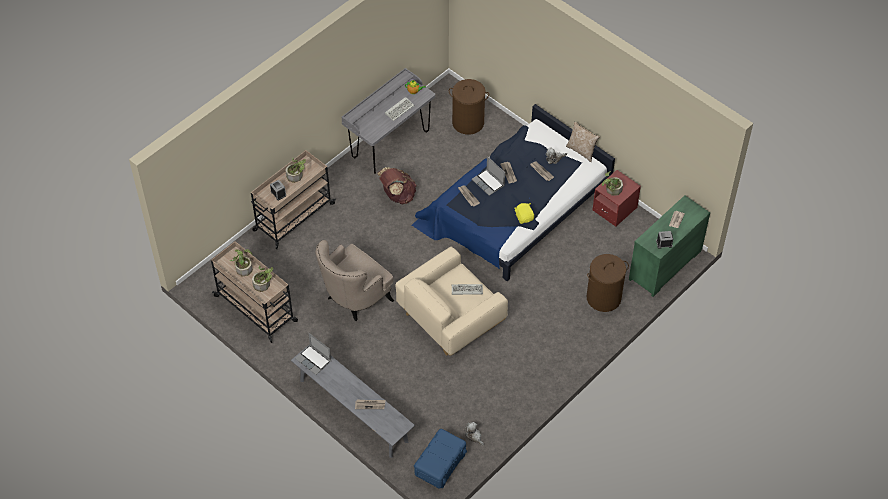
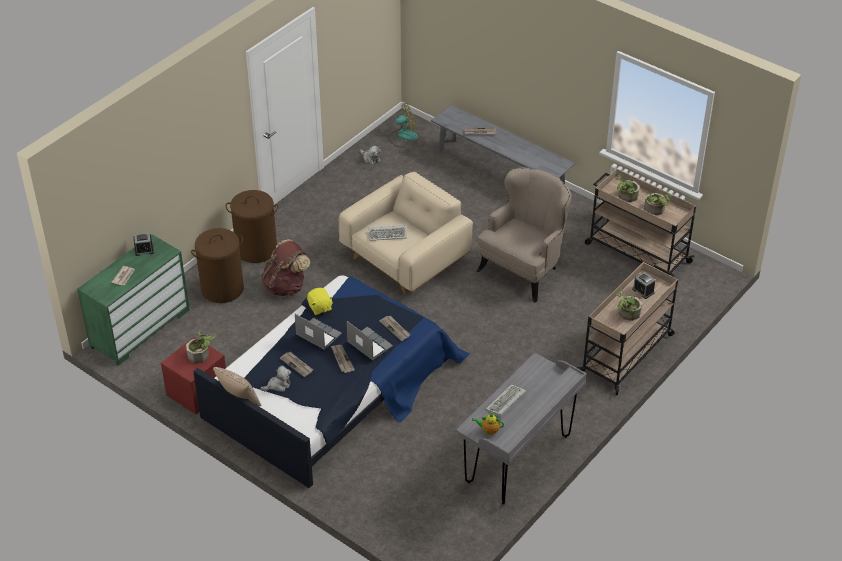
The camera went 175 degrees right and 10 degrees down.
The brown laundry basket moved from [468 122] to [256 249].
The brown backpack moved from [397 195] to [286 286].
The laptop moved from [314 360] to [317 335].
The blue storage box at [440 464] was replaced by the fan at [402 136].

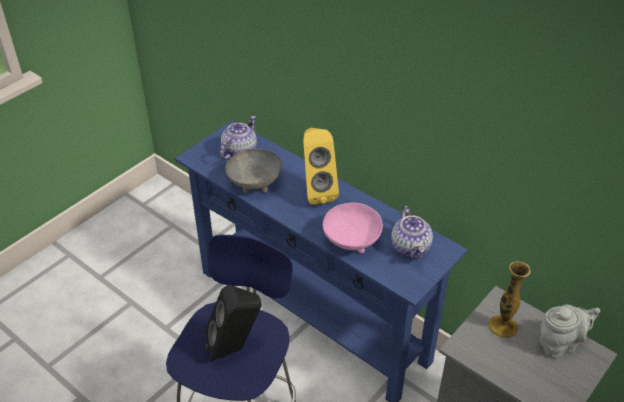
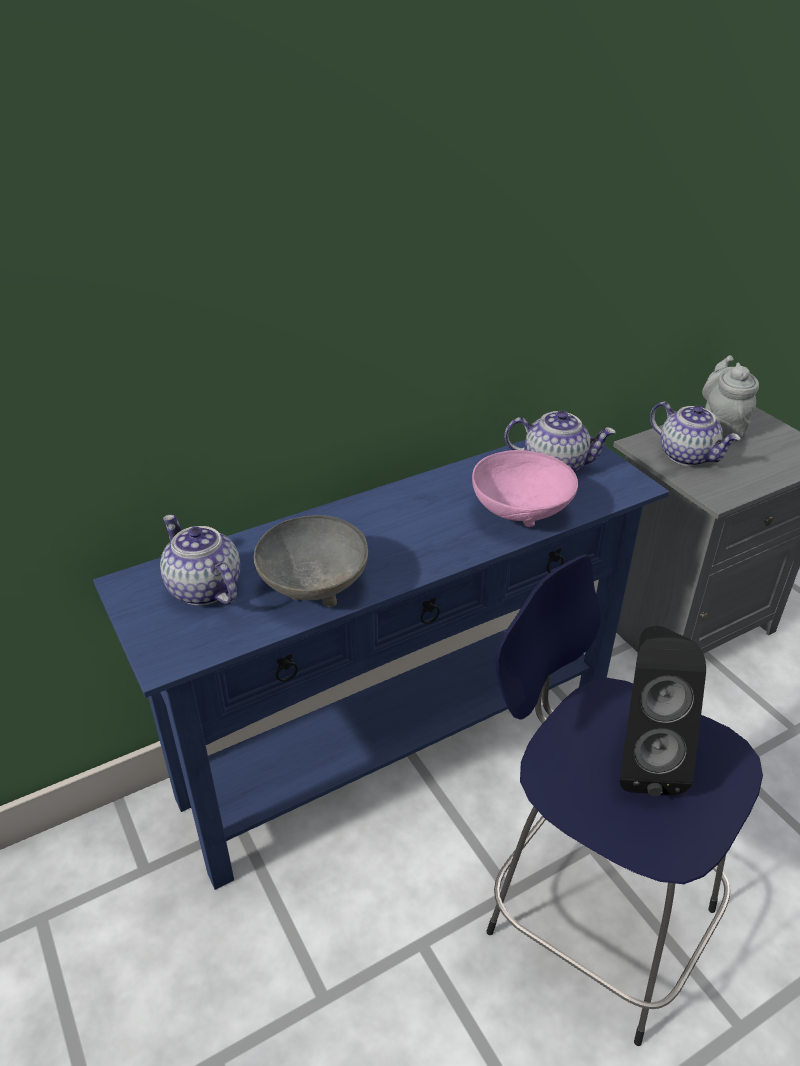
The camera went 70 degrees left and 5 degrees down.
The yellow speaker at [317 191] disappeared.
The vase at [502 327] was replaced by the teapot at [687 455].

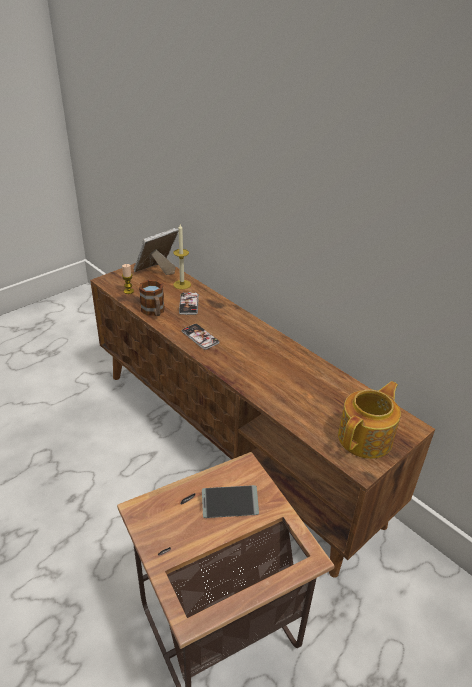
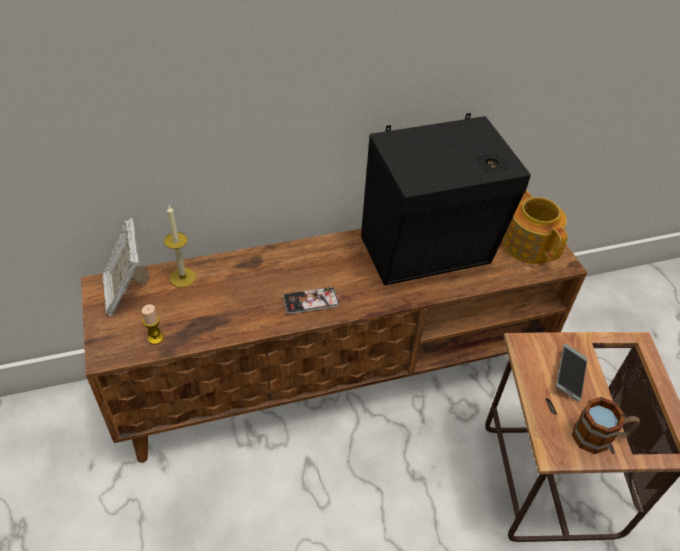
The camera went 65 degrees left and 10 degrees up.
The mug moved from [154 312] to [599 437].
The phone at [189 304] disappeared.
The black speaker at [430 254] appeared.

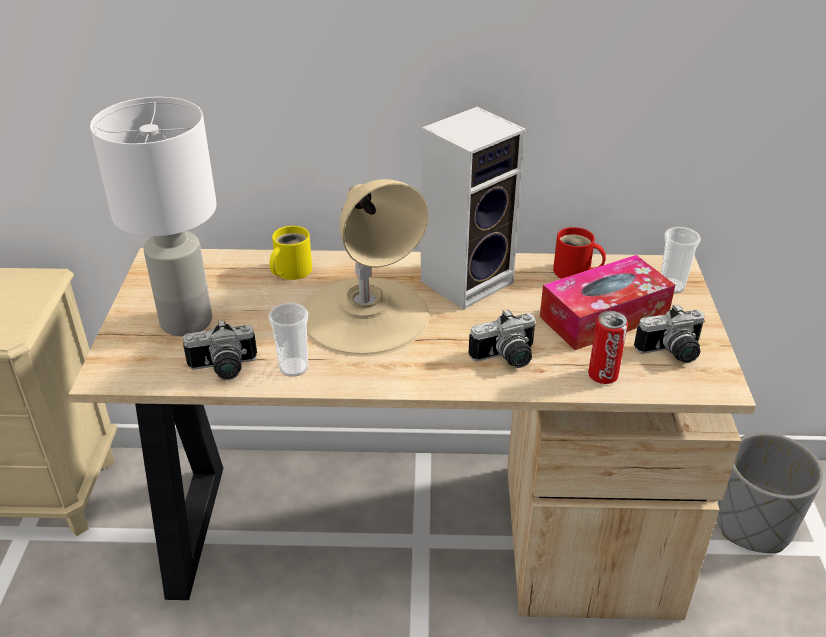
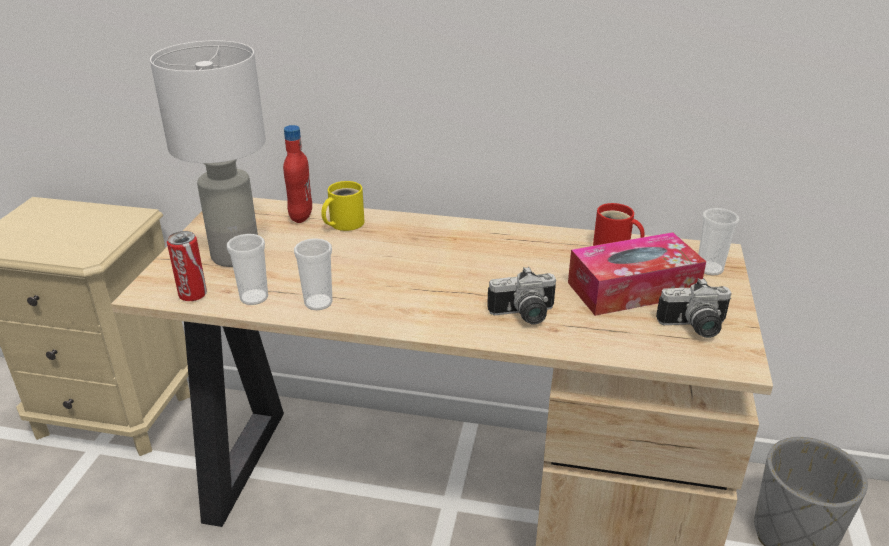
The camera went 10 degrees right and 5 degrees down.
The speaker at [468 279] disappeared.
The beige table lamp at [365 315] disappeared.
The can moved from [602 375] to [193 295].
The photo camera at [223 369] was replaced by the cup at [254 297].
The red bottle at [301 216] appeared.

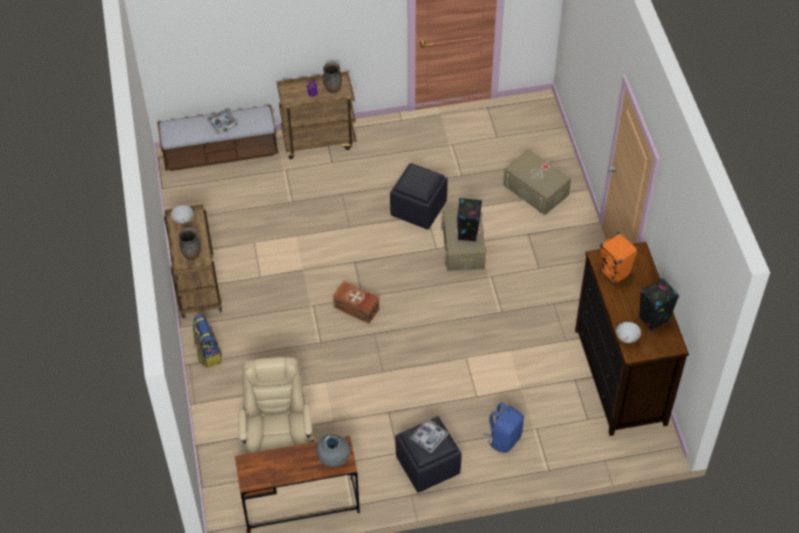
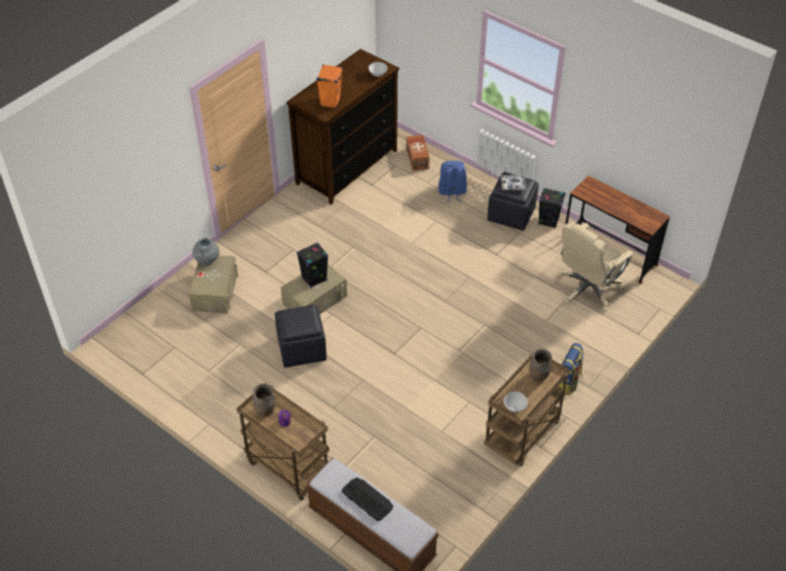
The camera went 130 degrees left and 5 degrees down.
The tray at [222 124] was replaced by the keyboard at [367 499].
The black speaker moved from [653 319] to [549 221].
The brown storage box moved from [356 309] to [418 158].
The grey vase moved from [334 459] to [207 262].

**Required action**
What is the number of lines in the records that contain "moved"? Answer with it alone.

**Your response**
8